Fw: Drinks Show Your Personality!
From: Sallie Carlson (wacsc11945yahoo.com)
Date: Fri, 10 May 2019 15:20:56 -0700 (PDT)



----- Forwarded Message -----
From: "fritzie4 [at] cox.net" <fritzie4 [at] cox.net>
To: william carlson <wacsc11945 [at] yahoo.com>; mwhatmore [at] cox.net
Sent: Friday, May 10, 2019 11:29 AM
Subject: Fw: Drinks Show Your Personality!

 
 
 

Subject: Fw: Drinks Show Your Personality!
 
 
 
 
 
 
 
 
 
 
Drinks Show Your Personality!

Before you order a drink in public, you should read this! 

Seven New York City bartenders were asked if they could "nail" a woman's personality based on what she drinks. Though interviewed separately,
they concurred on almost all counts. The results: 

PART A: WOMEN-DRINKS

Drink: Beer 
Personality: Casual, low-maintenance; down to earth.
Your Approach: Challenge her to a game of pool. 

Drink: Blender Drinks 
Personality: Flaky, whiny, annoying; a pain in the ass.
Your Approach: Avoid her, unless you want to be her cabana boy. 

Drink: Mixed Drinks 
Personality: Older, more refined, high maintenance, has very picky taste; knows EXACTLY what she wants. 
Your Approach: You won't have to approach her. If she's interested, she'll send YOU a drink.................. 

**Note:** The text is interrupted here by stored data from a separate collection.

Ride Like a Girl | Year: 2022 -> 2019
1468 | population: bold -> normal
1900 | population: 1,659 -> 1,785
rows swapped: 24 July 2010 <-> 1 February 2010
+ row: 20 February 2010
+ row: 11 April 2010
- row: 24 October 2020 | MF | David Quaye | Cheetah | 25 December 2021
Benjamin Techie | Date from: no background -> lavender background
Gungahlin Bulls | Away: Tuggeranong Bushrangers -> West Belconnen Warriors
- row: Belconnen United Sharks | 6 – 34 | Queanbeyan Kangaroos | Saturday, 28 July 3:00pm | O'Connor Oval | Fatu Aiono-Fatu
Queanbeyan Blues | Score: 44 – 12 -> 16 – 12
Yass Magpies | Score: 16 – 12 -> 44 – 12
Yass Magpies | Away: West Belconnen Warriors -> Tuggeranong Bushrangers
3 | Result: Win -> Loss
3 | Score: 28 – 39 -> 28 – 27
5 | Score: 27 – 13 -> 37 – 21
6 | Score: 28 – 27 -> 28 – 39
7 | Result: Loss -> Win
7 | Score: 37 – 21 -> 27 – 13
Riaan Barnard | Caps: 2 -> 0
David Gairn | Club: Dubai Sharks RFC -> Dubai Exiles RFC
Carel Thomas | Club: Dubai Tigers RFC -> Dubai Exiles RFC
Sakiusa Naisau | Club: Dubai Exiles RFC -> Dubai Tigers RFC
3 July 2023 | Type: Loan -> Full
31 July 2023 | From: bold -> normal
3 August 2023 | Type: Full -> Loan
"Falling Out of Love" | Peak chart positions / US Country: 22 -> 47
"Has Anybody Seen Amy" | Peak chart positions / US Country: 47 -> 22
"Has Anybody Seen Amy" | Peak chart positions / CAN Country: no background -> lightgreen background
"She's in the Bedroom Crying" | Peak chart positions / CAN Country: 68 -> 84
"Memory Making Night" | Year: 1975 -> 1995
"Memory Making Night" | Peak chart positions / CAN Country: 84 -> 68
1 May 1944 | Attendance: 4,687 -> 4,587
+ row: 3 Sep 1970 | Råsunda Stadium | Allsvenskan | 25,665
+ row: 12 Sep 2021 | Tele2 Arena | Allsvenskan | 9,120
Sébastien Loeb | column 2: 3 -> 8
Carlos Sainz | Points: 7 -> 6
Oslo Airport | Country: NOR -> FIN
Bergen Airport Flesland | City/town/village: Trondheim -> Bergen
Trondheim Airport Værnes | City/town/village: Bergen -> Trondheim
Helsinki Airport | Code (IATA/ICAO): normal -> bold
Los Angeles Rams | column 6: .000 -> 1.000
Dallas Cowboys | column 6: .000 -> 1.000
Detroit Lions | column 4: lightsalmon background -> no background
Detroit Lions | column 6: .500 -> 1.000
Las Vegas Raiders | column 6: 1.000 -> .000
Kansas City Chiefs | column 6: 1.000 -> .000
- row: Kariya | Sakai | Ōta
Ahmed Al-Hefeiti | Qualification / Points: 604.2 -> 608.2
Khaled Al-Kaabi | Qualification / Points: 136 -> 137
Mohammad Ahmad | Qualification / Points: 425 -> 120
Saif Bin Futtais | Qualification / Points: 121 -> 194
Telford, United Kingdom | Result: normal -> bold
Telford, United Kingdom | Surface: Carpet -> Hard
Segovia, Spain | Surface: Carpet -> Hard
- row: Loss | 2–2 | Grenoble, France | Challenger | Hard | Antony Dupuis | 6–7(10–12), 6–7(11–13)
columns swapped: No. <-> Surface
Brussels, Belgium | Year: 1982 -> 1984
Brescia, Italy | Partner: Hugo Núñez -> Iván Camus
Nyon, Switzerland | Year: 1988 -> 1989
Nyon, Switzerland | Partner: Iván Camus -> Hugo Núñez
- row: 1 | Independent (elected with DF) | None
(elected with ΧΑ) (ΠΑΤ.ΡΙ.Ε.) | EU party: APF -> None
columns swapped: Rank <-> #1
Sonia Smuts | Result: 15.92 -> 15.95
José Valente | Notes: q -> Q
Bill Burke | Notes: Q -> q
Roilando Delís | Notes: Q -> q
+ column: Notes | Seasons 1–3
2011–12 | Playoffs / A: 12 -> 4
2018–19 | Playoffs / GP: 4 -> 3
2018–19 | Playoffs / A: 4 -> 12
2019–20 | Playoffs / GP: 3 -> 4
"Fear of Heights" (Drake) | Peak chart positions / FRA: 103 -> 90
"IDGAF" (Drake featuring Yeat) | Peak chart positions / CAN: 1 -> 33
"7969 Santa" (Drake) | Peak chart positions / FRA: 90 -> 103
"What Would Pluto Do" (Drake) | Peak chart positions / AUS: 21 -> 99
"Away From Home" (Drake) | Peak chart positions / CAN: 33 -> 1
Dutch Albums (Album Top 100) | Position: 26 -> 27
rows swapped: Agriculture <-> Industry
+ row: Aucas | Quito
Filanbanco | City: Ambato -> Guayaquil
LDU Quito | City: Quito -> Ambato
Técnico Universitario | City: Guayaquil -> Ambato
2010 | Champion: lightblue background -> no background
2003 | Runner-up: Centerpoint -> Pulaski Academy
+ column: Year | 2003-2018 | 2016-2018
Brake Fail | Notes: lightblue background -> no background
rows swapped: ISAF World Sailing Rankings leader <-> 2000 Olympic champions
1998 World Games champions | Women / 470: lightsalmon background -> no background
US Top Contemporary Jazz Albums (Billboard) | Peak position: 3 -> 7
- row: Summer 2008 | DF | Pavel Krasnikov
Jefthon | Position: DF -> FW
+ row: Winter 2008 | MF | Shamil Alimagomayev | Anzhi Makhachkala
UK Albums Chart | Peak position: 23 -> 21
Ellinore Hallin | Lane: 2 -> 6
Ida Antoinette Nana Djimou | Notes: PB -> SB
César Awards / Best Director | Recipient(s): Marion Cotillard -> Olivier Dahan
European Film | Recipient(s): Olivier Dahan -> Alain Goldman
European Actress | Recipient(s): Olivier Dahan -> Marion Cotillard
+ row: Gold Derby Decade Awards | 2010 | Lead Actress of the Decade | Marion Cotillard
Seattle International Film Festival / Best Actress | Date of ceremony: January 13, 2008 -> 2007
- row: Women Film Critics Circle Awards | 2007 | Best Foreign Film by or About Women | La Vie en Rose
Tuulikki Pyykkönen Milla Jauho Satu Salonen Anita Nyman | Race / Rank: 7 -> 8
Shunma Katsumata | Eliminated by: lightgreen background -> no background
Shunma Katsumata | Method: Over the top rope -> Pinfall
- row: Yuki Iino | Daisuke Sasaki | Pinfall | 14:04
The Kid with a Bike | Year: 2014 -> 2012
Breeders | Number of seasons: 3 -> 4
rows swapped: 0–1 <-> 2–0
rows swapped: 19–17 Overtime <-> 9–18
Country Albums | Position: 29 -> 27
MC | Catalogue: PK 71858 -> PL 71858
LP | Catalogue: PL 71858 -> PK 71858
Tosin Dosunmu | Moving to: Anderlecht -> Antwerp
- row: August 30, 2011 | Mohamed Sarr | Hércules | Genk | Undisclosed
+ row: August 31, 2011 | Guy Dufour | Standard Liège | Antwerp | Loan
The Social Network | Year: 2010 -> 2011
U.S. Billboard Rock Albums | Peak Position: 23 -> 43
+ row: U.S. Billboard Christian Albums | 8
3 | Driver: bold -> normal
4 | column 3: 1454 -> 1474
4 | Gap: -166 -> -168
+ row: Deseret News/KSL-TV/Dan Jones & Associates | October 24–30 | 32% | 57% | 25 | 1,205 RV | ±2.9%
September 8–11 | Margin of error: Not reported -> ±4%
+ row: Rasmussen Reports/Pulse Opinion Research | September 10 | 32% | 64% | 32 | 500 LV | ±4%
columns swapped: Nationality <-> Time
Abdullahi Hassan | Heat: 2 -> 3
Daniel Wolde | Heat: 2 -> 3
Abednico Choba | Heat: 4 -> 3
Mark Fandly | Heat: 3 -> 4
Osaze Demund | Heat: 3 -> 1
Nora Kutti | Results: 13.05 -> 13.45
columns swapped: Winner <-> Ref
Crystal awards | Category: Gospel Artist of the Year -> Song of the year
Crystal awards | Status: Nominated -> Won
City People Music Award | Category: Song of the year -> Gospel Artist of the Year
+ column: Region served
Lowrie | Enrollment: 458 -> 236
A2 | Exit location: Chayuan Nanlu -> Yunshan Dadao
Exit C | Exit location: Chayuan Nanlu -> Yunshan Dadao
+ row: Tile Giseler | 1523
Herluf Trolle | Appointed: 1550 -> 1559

Drink: Wine (does not include White Zinfandel) 
Personality: Conservative and classy; sophisticated yet giggles. 
Your Approach: Tell her you love to travel and spend quiet evenings with friends. 

Drink: White Zinfandel 
Personality: Easy; thinks she is classy and sophisticated, actually, she has NO clue. 
Your Approach: Make her feel smarter than she is...this should be an easy target. 

Drink: Shots 
Personality: Likes to hang with frat-boy pals and looking to get totally drunk... and naked. 
Your Approach: Easiest hit in the joint. You have been blessed. Nothing to do but wait, however, be careful not to make her mad! 

Drink: Tequila 
No explanations required - everyone just KNOWS what happens there. 
 

PART B: MAN-DRINKS

The deal with guys is, as always, very simple and clear cut:

Domestic Beer: He's poor and wants to get laid. 
Imported Beer: He likes good beer and wants to get laid. 

Wine: He is hoping that the wine will give him a sophisticated image to help him get laid. 

Whiskey: He doesn't give a damn about anything but getting laid. 

Tequila: He is thinking he has a chance with the toothless waitress.